◆ INSTRUCTIONS FOR THE TASK
Transcribe nothing except the lines below that run from the one with "2. Your additional" to the one with "proceeds of selling", ends included, and do not copy any picture.

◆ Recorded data
◇ ◇ ◇ ◇

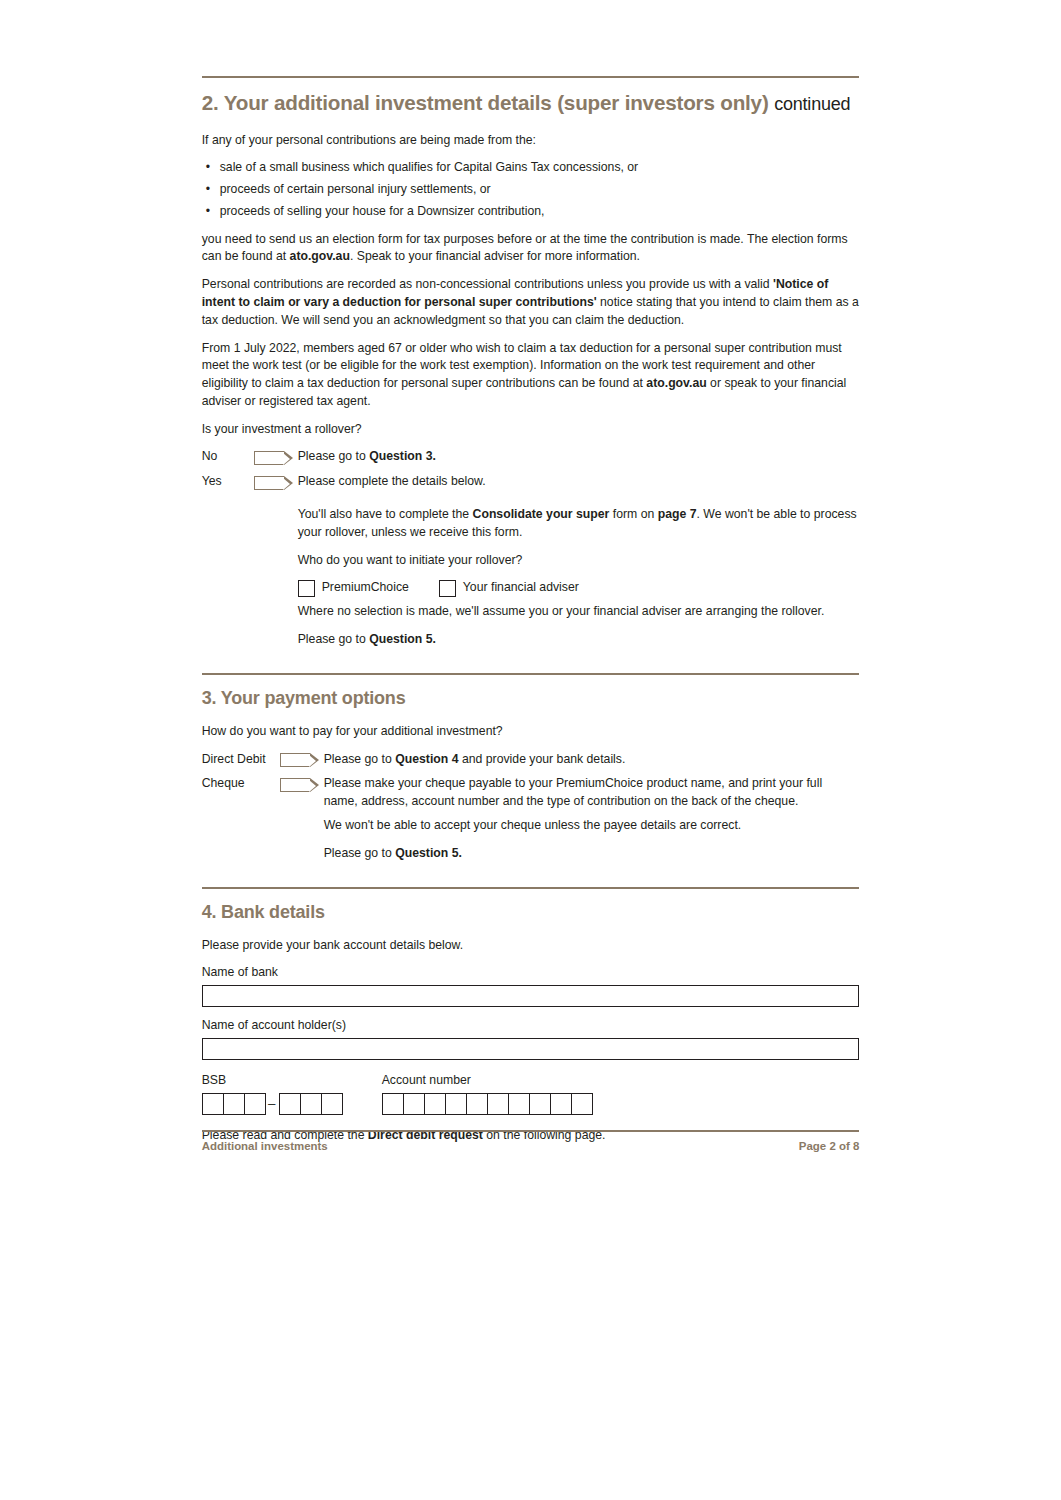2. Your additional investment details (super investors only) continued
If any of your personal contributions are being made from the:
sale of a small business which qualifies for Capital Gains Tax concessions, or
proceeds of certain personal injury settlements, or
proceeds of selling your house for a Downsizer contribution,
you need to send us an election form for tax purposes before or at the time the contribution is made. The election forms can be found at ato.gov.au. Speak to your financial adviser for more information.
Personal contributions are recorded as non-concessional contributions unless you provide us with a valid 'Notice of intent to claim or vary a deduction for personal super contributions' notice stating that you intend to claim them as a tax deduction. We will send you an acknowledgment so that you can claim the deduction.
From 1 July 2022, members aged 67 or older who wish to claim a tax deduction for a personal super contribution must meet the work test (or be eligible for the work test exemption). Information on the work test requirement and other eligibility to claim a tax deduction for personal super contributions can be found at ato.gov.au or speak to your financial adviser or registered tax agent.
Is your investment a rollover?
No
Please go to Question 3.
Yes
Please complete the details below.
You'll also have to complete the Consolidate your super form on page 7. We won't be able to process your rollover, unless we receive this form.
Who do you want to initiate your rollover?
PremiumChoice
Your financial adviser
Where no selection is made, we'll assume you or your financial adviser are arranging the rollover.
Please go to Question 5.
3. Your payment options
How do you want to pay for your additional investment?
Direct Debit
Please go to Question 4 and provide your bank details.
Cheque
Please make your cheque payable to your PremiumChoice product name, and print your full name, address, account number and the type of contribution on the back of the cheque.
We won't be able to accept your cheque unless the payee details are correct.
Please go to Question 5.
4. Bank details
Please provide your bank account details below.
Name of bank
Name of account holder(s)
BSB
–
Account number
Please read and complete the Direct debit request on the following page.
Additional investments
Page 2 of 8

◇ ◇ ◇ ◇

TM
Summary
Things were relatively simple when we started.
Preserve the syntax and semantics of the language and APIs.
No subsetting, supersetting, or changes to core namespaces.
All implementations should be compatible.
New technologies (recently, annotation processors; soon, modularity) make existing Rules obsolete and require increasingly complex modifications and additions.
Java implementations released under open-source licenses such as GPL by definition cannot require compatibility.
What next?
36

◇ ◇ ◇ ◇

◆ EXERCISE RESULT
2. Your additional investment details (super investors only) continued
If any of your personal contributions are being made from the:
sale of a small business which qualifies for Capital Gains Tax concessions, or
proceeds of certain personal injury settlements, or
proceeds of selling your house for a Downsizer contribution,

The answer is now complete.